My new blog, The Caregivers Ride, shares my experience of writing and the involvement of being a caregiver. You may wonder how the two are similar. Looking back, they seem the same, not the experience, but the fear, the questions, and the doubts. Stepping into the world of punctuation was as new to me as stepping into the world of caregiving.

 

Some of you are in the beginning stage of your novel, while others are writing the last chapter. Maybe you story is a short story. For others, their caregiving journey is a series, with one character leaving to only be replaced with another.

 

The main characters of my suspense book were a disabled brother, an injured daughter, and an ageing Mom. They danced and cried on the pages of my journal.

 

So, in this blog, I am using punctuation to ride through the caregiver’s heart. Punctuation marks tell the reader when to speed up, slow down, when to stop and even what to expect coming. I’ve blogged about the question mark; the exclamation point and the comma.

 

However, today, I am setting aside the punctuation marks and writing about how I chose my titles.

 

The title of my blog, The Caregivers ride, relates to my experience of caring for my disabled brother.
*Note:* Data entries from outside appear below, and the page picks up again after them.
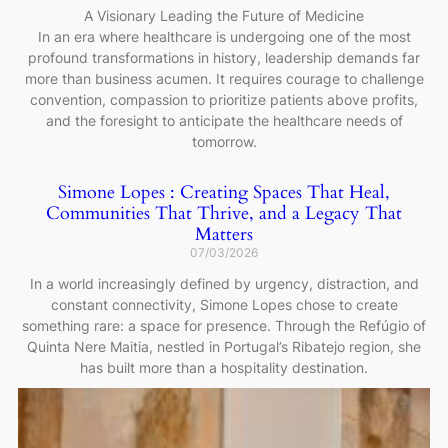
A Visionary Leading the Future of Medicine
In an era where healthcare is undergoing one of the most
profound transformations in history, leadership demands far
more than business acumen. It requires courage to challenge
convention, compassion to prioritize patients above profits,
and the foresight to anticipate the healthcare needs of
tomorrow.
Simone Lopes : Creating Spaces That Heal,
Communities That Thrive, and a Legacy That
Matters
07/03/2026
In a world increasingly defined by urgency, distraction, and
constant connectivity, Simone Lopes chose to create
something rare: a space for presence. Through the Refúgio of
Quinta Nere Maitia, nestled in Portugal’s Ribatejo region, she
has built more than a hospitality destination.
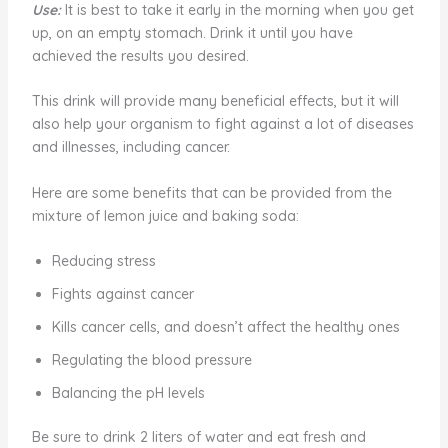
Use:
It is best to take it early in the morning when you get
up, on an empty stomach. Drink it until you have
achieved the results you desired.
This drink will provide many beneficial effects, but it will
also help your organism to fight against a lot of diseases
and illnesses, including cancer.
Here are some benefits that can be provided from the
mixture of lemon juice and baking soda:
Reducing stress
Fights against cancer
Kills cancer cells, and doesn’t affect the healthy ones
Regulating the blood pressure
Balancing the pH levels
Be sure to drink 2 liters of water and eat fresh and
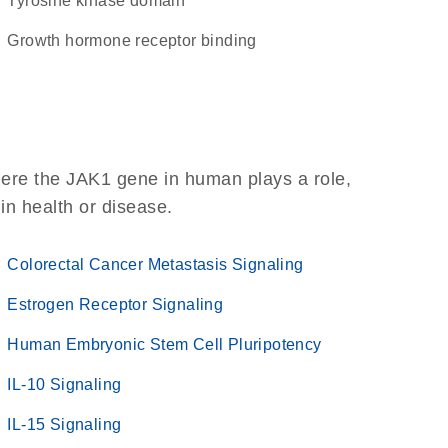
tyrosine kinase domain
growth hormone receptor binding
here the JAK1 gene in human plays a role,
 in health or disease.
Colorectal Cancer Metastasis Signaling
Estrogen Receptor Signaling
Human Embryonic Stem Cell Pluripotency
IL-10 Signaling
IL-15 Signaling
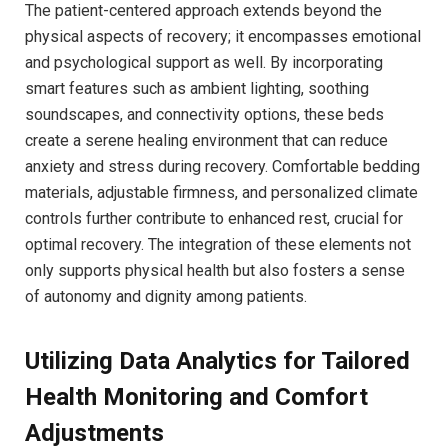
The patient-centered approach extends beyond the‍
physical‌ aspects of recovery; it encompasses emotional
and psychological⁣ support as well. By incorporating
‍smart ‍features ⁣such as⁢ ambient lighting,​ soothing
‌soundscapes, and⁤ connectivity options, these beds
‌create a serene healing environment that can reduce
anxiety and stress during recovery. Comfortable bedding
materials, adjustable firmness, and personalized climate
controls further ⁤contribute to enhanced‍ rest, crucial for
optimal recovery. The ​integration ‌of these elements not
only supports physical health but also fosters ⁢a‌ sense
of ⁢autonomy and dignity among patients.
Utilizing Data Analytics‌ for Tailored
⁢Health Monitoring ⁢and Comfort
Adjustments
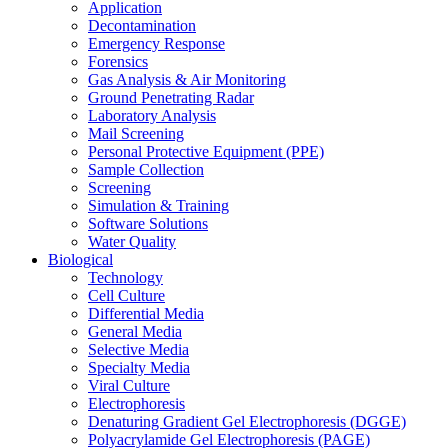
Application
Decontamination
Emergency Response
Forensics
Gas Analysis & Air Monitoring
Ground Penetrating Radar
Laboratory Analysis
Mail Screening
Personal Protective Equipment (PPE)
Sample Collection
Screening
Simulation & Training
Software Solutions
Water Quality
Biological
Technology
Cell Culture
Differential Media
General Media
Selective Media
Specialty Media
Viral Culture
Electrophoresis
Denaturing Gradient Gel Electrophoresis (DGGE)
Polyacrylamide Gel Electrophoresis (PAGE)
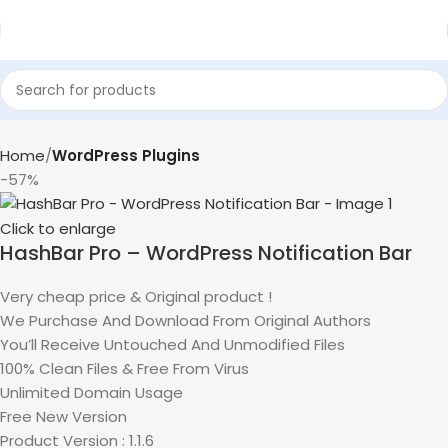
Home
WordPress Plugins
-57%
Click to enlarge
HashBar Pro – WordPress Notification Bar
Very cheap price & Original product !
We Purchase And Download From Original Authors
You’ll Receive Untouched And Unmodified Files
100% Clean Files & Free From Virus
Unlimited Domain Usage
Free New Version
Product Version : 1.1.6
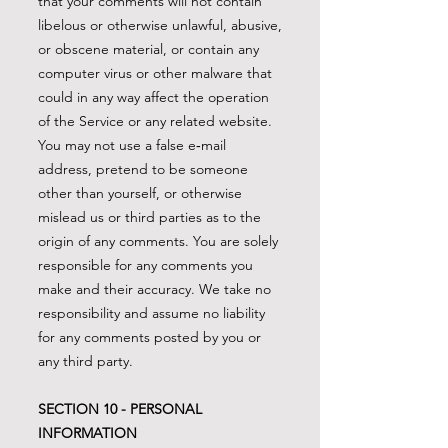
that your comments will not contain
libelous or otherwise unlawful, abusive,
or obscene material, or contain any
computer virus or other malware that
could in any way affect the operation
of the Service or any related website.
You may not use a false e‑mail
address, pretend to be someone
other than yourself, or otherwise
mislead us or third parties as to the
origin of any comments. You are solely
responsible for any comments you
make and their accuracy. We take no
responsibility and assume no liability
for any comments posted by you or
any third party.
SECTION 10 - PERSONAL
INFORMATION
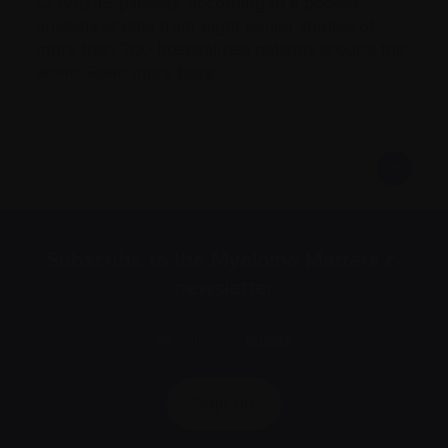
COVID-19 patients, according to a pooled
analysis of data from eight earlier studies of
more than 700 hospitalized patients around the
world. Read more
here
.
Subscribe to the Myeloma Matters e-
newsletter
We value your
privacy
.
Sign up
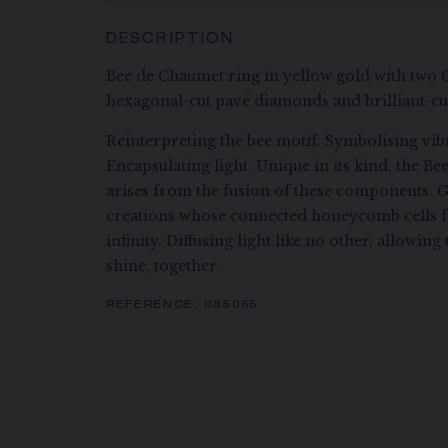
DESCRIPTION
Bee de Chaumet ring in yellow gold with two 
hexagonal-cut pavé diamonds and brilliant-c
Reinterpreting the bee motif. Symbolising vibr
Encapsulating light. Unique in its kind, the B
arises from the fusion of these components. G
creations whose connected honeycomb cells f
infinity. Diffusing light like no other, allowi
shine, together.
REFERENCE:
085065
A photo of my brother riding a bull hung in his room until his death. But my brother’s accident wasn’t from a bull ride but a bar fight. Maybe it was easier seeing a photo of a bull rider than a bar fight. Realizing life is a ride, no matter if you are learning the craft of writing or the skill of caregiving.

 

For my book, I had many working titles. but when I submitted my manuscript I reflected on the one consistent theme throughout the book. Hebrews 13:8, Jesus Christ is the same yesterday, today and forever.” His love is unbreakable. So, my new title, The Unbreakable Cord was born.

 

For me, the experience of caregiving and writing were the same. I could only do my best. I know for myself, focusing on one chapter or one doctor’s visit was all I could manage on some days. I surrounded myself with support groups both in the caregiving field and the writing field. I hired helpers and editors. As time passed, questions became less and I moved into each assignment with a little more confidence. However, the work didn’t stop.

 

My hope is no matter how many rejections notices come in your mail box or how life invades your space and you can’t find time to write the book trapped within, you will hold tight to the cord that never breaks.

 

I suggest using your appointment book as your journal. Use a punctuation mark or an emotion icon to note the feeling about that day, that doctors visit, that loneliness, that writers block. Then when you have five-minutes free time open your journal and expand your feelings. Write from the heart, journaling is a rough draft and is for your eyes only. Who knows maybe one day your scribbles will become a book.